Render every line of the material below as a JSON array of strings, one string per line, with blank lines omitted.

# Data to examine
=== Section Start ===

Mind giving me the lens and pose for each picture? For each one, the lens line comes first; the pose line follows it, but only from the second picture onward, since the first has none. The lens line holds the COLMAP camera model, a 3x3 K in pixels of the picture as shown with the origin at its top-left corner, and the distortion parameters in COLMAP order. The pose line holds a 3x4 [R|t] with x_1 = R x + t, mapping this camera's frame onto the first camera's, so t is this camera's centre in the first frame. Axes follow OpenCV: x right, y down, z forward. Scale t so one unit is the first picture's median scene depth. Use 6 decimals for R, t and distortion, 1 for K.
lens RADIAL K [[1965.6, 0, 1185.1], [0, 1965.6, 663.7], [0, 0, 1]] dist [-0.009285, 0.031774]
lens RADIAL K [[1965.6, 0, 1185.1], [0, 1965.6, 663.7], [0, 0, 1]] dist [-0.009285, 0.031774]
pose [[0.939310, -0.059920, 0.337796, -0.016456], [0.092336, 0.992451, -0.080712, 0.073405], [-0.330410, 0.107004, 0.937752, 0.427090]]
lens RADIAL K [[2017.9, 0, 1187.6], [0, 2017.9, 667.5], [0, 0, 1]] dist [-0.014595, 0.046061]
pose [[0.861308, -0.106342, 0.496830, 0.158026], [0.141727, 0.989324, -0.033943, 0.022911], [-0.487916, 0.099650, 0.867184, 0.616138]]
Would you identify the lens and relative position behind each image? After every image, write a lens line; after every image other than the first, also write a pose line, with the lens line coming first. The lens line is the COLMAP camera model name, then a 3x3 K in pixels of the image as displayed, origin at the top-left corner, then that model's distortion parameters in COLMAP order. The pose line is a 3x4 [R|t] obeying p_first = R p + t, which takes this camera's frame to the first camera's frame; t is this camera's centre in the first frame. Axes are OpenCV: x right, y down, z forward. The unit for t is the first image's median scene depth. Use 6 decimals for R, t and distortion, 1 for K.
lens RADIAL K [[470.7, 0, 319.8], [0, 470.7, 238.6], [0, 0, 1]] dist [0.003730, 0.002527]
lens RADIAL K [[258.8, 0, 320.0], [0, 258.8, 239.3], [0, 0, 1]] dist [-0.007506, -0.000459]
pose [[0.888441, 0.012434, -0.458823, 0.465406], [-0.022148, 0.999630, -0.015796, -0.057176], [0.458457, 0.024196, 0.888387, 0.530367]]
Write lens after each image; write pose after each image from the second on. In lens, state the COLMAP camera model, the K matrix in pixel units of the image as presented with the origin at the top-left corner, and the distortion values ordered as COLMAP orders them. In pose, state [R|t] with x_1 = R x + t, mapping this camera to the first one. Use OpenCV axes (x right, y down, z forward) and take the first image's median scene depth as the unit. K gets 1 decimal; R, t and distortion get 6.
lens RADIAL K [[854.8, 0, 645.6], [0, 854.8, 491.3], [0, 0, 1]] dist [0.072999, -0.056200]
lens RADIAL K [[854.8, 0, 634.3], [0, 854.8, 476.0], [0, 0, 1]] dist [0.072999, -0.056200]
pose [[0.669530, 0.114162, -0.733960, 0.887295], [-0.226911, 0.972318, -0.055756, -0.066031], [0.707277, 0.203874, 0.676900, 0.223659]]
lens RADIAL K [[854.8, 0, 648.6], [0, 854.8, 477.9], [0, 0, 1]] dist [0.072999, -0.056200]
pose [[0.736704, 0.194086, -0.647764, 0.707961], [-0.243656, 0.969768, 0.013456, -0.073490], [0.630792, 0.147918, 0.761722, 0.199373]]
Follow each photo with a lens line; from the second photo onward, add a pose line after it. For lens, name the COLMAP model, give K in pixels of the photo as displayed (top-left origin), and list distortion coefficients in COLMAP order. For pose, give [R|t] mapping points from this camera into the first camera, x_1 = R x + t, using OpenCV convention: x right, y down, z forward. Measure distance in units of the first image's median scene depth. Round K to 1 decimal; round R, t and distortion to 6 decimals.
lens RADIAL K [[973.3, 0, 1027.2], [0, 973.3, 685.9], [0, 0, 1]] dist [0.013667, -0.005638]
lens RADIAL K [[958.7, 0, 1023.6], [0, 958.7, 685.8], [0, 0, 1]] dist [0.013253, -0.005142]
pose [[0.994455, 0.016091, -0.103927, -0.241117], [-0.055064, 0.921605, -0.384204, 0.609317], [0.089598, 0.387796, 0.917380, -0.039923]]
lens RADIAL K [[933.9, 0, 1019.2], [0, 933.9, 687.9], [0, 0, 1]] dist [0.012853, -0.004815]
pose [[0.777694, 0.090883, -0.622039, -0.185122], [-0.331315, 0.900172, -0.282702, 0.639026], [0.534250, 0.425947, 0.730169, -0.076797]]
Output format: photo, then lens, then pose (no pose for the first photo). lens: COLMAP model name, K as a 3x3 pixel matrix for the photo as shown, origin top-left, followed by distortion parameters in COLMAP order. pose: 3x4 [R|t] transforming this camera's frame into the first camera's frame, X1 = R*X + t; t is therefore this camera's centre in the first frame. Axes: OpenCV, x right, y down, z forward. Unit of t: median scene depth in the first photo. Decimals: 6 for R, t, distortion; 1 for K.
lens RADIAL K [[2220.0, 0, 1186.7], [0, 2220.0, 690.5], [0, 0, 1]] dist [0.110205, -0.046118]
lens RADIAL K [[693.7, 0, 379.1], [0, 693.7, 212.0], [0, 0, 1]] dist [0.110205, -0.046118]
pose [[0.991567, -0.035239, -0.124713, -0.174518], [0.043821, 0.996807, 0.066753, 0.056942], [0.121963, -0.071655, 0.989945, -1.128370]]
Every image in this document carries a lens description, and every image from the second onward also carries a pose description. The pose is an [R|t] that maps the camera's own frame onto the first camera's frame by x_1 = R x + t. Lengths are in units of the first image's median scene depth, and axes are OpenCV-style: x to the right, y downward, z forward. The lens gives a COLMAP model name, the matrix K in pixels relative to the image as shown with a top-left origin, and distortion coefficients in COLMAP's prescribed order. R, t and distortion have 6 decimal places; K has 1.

=== Section End ===

# Finished task
[
  "Mind giving me the lens and pose for each picture? For each one, the lens line comes first; the pose line follows it, but only from the second picture onward, since the first has none. The lens line holds the COLMAP camera model, a 3x3 K in pixels of the picture as shown with the origin at its top-left corner, and the distortion parameters in COLMAP order. The pose line holds a 3x4 [R|t] with x_1 = R x + t, mapping this camera's frame onto the first camera's, so t is this camera's centre in the first frame. Axes follow OpenCV: x right, y down, z forward. Scale t so one unit is the first picture's median scene depth. Use 6 decimals for R, t and distortion, 1 for K.",
  "lens RADIAL K [[1965.6, 0, 1185.1], [0, 1965.6, 663.7], [0, 0, 1]] dist [-0.009285, 0.031774]",
  "lens RADIAL K [[1965.6, 0, 1185.1], [0, 1965.6, 663.7], [0, 0, 1]] dist [-0.009285, 0.031774]",
  "pose [[0.939310, -0.059920, 0.337796, -0.016456], [0.092336, 0.992451, -0.080712, 0.073405], [-0.330410, 0.107004, 0.937752, 0.427090]]",
  "lens RADIAL K [[2017.9, 0, 1187.6], [0, 2017.9, 667.5], [0, 0, 1]] dist [-0.014595, 0.046061]",
  "pose [[0.861308, -0.106342, 0.496830, 0.158026], [0.141727, 0.989324, -0.033943, 0.022911], [-0.487916, 0.099650, 0.867184, 0.616138]]",
  "Would you identify the lens and relative position behind each image? After every image, write a lens line; after every image other than the first, also write a pose line, with the lens line coming first. The lens line is the COLMAP camera model name, then a 3x3 K in pixels of the image as displayed, origin at the top-left corner, then that model's distortion parameters in COLMAP order. The pose line is a 3x4 [R|t] obeying p_first = R p + t, which takes this camera's frame to the first camera's frame; t is this camera's centre in the first frame. Axes are OpenCV: x right, y down, z forward. The unit for t is the first image's median scene depth. Use 6 decimals for R, t and distortion, 1 for K.",
  "lens RADIAL K [[470.7, 0, 319.8], [0, 470.7, 238.6], [0, 0, 1]] dist [0.003730, 0.002527]",
  "lens RADIAL K [[258.8, 0, 320.0], [0, 258.8, 239.3], [0, 0, 1]] dist [-0.007506, -0.000459]",
  "pose [[0.888441, 0.012434, -0.458823, 0.465406], [-0.022148, 0.999630, -0.015796, -0.057176], [0.458457, 0.024196, 0.888387, 0.530367]]",
  "Write lens after each image; write pose after each image from the second on. In lens, state the COLMAP camera model, the K matrix in pixel units of the image as presented with the origin at the top-left corner, and the distortion values ordered as COLMAP orders them. In pose, state [R|t] with x_1 = R x + t, mapping this camera to the first one. Use OpenCV axes (x right, y down, z forward) and take the first image's median scene depth as the unit. K gets 1 decimal; R, t and distortion get 6.",
  "lens RADIAL K [[854.8, 0, 645.6], [0, 854.8, 491.3], [0, 0, 1]] dist [0.072999, -0.056200]",
  "lens RADIAL K [[854.8, 0, 634.3], [0, 854.8, 476.0], [0, 0, 1]] dist [0.072999, -0.056200]",
  "pose [[0.669530, 0.114162, -0.733960, 0.887295], [-0.226911, 0.972318, -0.055756, -0.066031], [0.707277, 0.203874, 0.676900, 0.223659]]",
  "lens RADIAL K [[854.8, 0, 648.6], [0, 854.8, 477.9], [0, 0, 1]] dist [0.072999, -0.056200]",
  "pose [[0.736704, 0.194086, -0.647764, 0.707961], [-0.243656, 0.969768, 0.013456, -0.073490], [0.630792, 0.147918, 0.761722, 0.199373]]",
  "Follow each photo with a lens line; from the second photo onward, add a pose line after it. For lens, name the COLMAP model, give K in pixels of the photo as displayed (top-left origin), and list distortion coefficients in COLMAP order. For pose, give [R|t] mapping points from this camera into the first camera, x_1 = R x + t, using OpenCV convention: x right, y down, z forward. Measure distance in units of the first image's median scene depth. Round K to 1 decimal; round R, t and distortion to 6 decimals.",
  "lens RADIAL K [[973.3, 0, 1027.2], [0, 973.3, 685.9], [0, 0, 1]] dist [0.013667, -0.005638]",
  "lens RADIAL K [[958.7, 0, 1023.6], [0, 958.7, 685.8], [0, 0, 1]] dist [0.013253, -0.005142]",
  "pose [[0.994455, 0.016091, -0.103927, -0.241117], [-0.055064, 0.921605, -0.384204, 0.609317], [0.089598, 0.387796, 0.917380, -0.039923]]",
  "lens RADIAL K [[933.9, 0, 1019.2], [0, 933.9, 687.9], [0, 0, 1]] dist [0.012853, -0.004815]",
  "pose [[0.777694, 0.090883, -0.622039, -0.185122], [-0.331315, 0.900172, -0.282702, 0.639026], [0.534250, 0.425947, 0.730169, -0.076797]]",
  "Output format: photo, then lens, then pose (no pose for the first photo). lens: COLMAP model name, K as a 3x3 pixel matrix for the photo as shown, origin top-left, followed by distortion parameters in COLMAP order. pose: 3x4 [R|t] transforming this camera's frame into the first camera's frame, X1 = R*X + t; t is therefore this camera's centre in the first frame. Axes: OpenCV, x right, y down, z forward. Unit of t: median scene depth in the first photo. Decimals: 6 for R, t, distortion; 1 for K.",
  "lens RADIAL K [[2220.0, 0, 1186.7], [0, 2220.0, 690.5], [0, 0, 1]] dist [0.110205, -0.046118]",
  "lens RADIAL K [[693.7, 0, 379.1], [0, 693.7, 212.0], [0, 0, 1]] dist [0.110205, -0.046118]",
  "pose [[0.991567, -0.035239, -0.124713, -0.174518], [0.043821, 0.996807, 0.066753, 0.056942], [0.121963, -0.071655, 0.989945, -1.128370]]",
  "Every image in this document carries a lens description, and every image from the second onward also carries a pose description. The pose is an [R|t] that maps the camera's own frame onto the first camera's frame by x_1 = R x + t. Lengths are in units of the first image's median scene depth, and axes are OpenCV-style: x to the right, y downward, z forward. The lens gives a COLMAP model name, the matrix K in pixels relative to the image as shown with a top-left origin, and distortion coefficients in COLMAP's prescribed order. R, t and distortion have 6 decimal places; K has 1."
]